There was a really festive air about, with families and school groups on pilgrimage bathing in the stream behind the guest houses, music and chanting in the air, and kids rough-housing. Birds whirled around the tree branches in the valley and I felt like I was in Rivendale. We grabbed dinner and some sleep before waking at midnight to begin the hike (2am is the recommended start time to reach the peak in time for sunrise, but the crowds required an earlier start). We started out, climbing rough stairs and passing booth after booth selling Buddhas, knit caps to ward off the 55 degree chill, stuffed animals, and World Wide Wrestling memorabilia. With the many vendors and excitement in the air it felt more like a county fair than a pilgrimage. A party-like – not solemn - atmosphere prevailed along the winding route lit by flouresent tubes, with groups of teenage boys making a huge ruckus. Soon we came to a bridge and a human traffic jam, with pilgrims coming down from the mountain unable to exit and pilgrims on their way up similarly jammed. The natural leaders in the crowd emerged, including our driver, who soon teamed up with a man in a red sweater to shout, threaten and cajole people into workable but still haphazard routes of ascent and descent. After an hour, we were on the move again, but about a quarter mile from the top, and thousands of stairs later, we hit another human logjam.

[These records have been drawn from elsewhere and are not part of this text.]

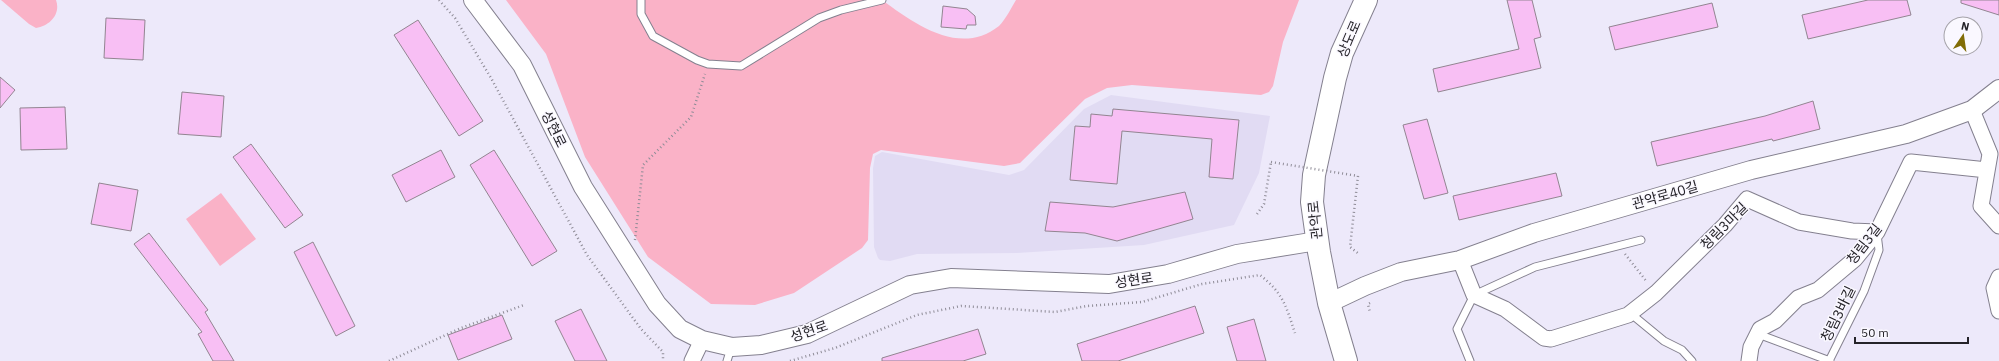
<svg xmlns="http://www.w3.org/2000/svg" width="1999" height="361" font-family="'IBM Plex Sans','Noto Sans KR',sans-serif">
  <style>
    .built { fill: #e1dbf3 }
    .green { fill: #fab2c7 }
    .building { fill: #f8bff4; stroke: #928591 }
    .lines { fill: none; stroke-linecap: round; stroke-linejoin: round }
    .service-casing { stroke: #84808f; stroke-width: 9 }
    .minor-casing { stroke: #84808f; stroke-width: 17 }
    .tertiary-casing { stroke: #84808f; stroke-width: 20 }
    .primary-casing { stroke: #84808f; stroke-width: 24 }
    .path { stroke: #8f8c97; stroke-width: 2.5; stroke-dasharray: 1 3; stroke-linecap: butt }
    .service { stroke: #fff; stroke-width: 7 }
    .minor { stroke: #fff; stroke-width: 15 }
    .tertiary { stroke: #fff; stroke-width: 18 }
    .primary { stroke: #fff; stroke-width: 22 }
    .path-bridge { stroke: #8f8c97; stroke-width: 2.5; stroke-dasharray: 1 3; stroke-linecap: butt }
    .labels { text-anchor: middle; stroke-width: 3; stroke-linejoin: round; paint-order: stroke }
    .street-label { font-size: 14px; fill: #252329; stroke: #faf8ff }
  </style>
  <rect width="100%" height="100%" fill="#ede9fa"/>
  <path class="built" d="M1111,95L1270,116L1259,173L1234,225L1144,245L1017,253L917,254L890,261L880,260L878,258L874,247L873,168L875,156L882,152L1009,175L1024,170L1084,109Z"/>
  <path class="green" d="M1,0H56C61,14 50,26 36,28L29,24Z
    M506,0H882C915,24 960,57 999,26C1006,19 1011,8 1016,0H1299L1283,42L1273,86L1269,92L1261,95L1132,85L1107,88L1085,99L1020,163L1004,166L881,150L873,154L870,168L868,240L862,248L794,293L755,305L711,304L648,257L585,157L546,54Z
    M221,193L256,239L220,266L186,219Z"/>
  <path class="building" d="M1507,0H1532L1541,37L1534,39L1541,68L1438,92L1433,69L1519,49Z
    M1868,0H1907L1911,15L1808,39L1802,15Z
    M1961,0H1999V15L1961,3Z
    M1712,3L1718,27L1615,50L1609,27Z
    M943,6L967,9L975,16L976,25H967L966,29L941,27Z
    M106,18L145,20L143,60L104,58Z
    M418,20L483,121L459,136L394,35Z
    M0,77L15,90L0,108Z
    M182,92L224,96L221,137L178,134Z
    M1813,101L1820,129L1773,141L1772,139L1657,166L1651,142L1765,116Z
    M65,107L67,149L21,150L20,108Z
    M1113,109L1239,120L1233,179L1209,177L1212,139L1122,131L1117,184L1070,180L1075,126L1090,127L1091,114L1112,116Z
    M1427,119L1448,193L1424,199L1403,125Z
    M251,144L303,215L285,228L233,157Z
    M441,150L455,177L406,202L392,175Z
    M494,150L557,251L532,266L470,165Z
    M1556,173L1562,196L1459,220L1453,196Z
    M99,183L138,190L131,231L91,224Z
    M1185,192L1193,219L1117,241L1085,233L1045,231L1050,202L1113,207Z
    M149,233L208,310L205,312L234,361H213L198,334L202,332L134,244Z
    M313,242L355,326L336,336L294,252Z
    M1195,306L1204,333L1118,361H1082L1077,344Z
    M581,309L607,361H575L555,321Z
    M502,315L512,339L458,360L448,335Z
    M1254,319L1266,361H1237L1227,327Z
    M978,329L986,354L963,361H882V358Z"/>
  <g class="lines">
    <defs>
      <path id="service" d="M641,0V14L653,36L697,60L708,64L741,66L819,18L841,10L882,0
        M1630,313L1664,341L1682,350L1692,361
        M1758,334L1830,361
        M727,361L731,348
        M1470,361L1457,329L1474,295L1535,267L1641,240
        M1829,361L1864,291L1879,250L1877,234"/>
      <path id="minor" d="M1972,110L1990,154L1981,206L1999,226
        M1460,260L1474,295L1505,309L1544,338L1551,339L1628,315L1656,293L1725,225L1747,199L1799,222L1852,231L1877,232
        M1999,277L1994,288L1999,311
        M692,361L702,340
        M1749,361L1751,347L1760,329L1775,321L1798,298L1818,290L1855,259L1877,232L1911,162L1987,170"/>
      <path id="tertiary" d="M473,0L522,65L583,187L657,304L680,329L702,340L732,347L761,345L807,334L910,285L951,278L1109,284L1168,274L1237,254L1317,241
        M1329,303L1365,286L1401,272L1460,260L1534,233L1751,170L1906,134L1972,110L1999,89"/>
      <path id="primary" d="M1346,361L1329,303L1319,252L1312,202L1314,175L1335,78L1342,53L1366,0"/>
    </defs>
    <use href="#service" class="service-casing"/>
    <use href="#minor" class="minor-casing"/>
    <use href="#tertiary" class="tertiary-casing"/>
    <use href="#primary" class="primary-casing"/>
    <path class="path" d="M439,0L455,18L491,78L587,255L641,329L663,352V361
      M1358,176L1350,247L1359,254
      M1257,214L1264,204L1271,162
      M635,240L643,165L691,117L705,74
      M1625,254L1647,282
      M1370,303L1368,304L1370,313
      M389,361L461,328L524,305
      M790,361L835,348L917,315L961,306L1055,312L1087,306L1142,302L1202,284L1260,275C1283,293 1286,306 1295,333"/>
    <use href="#service" class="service"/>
    <use href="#minor" class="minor"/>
    <use href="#tertiary" class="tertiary"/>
    <use href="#primary" class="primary"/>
    <path class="path-bridge" d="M1271,162L1358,176"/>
  </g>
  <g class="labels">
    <g class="street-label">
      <text transform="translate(1349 39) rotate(-67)" y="5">상도로</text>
      <text transform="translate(554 129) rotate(64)" y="5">성현로</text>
      <text transform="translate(1665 195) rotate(-16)" y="5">관악로40길</text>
      <text transform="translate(1315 220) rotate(-96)" y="5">관악로</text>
      <text transform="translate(1724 226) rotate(-45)" y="5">청림3마길</text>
      <text transform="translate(1864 244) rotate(-52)" y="5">청림3길</text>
      <text transform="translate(1134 280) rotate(-8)" y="5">성현로</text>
      <text transform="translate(1838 314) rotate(-64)" y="5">청림3바길</text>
      <text transform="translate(809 331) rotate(-19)" y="5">성현로</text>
    </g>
  </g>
  <g transform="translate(1963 36) rotate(13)"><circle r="19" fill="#faf8ff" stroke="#a5a3a9"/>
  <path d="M0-3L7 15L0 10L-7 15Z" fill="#816c06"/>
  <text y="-6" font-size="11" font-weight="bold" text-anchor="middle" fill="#252329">N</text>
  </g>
  <path d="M1855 337v6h113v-6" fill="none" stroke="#252329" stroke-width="2"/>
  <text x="1861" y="337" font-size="12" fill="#252329" stroke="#faf8ff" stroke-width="3" paint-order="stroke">50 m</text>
</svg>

By 4:30am, after an hour of waiting and no body coming up or down, it became obvious we had a problem. It was difficult even to raise my hands to my head (the international sign of frustration, head in one’s hands). The crowd was getting restless and frustrated, and seethed to and fro almost to the point of being very dangerous. We decided to head back and plotted out our exit strategy. Patrick and I each had separate occasions where the crowd’s push took us nearly off our feet on the steep steps. While we didn’t see the sunrise from the summit, we saw it on our way back to the guesthouse, and it was just as beautiful.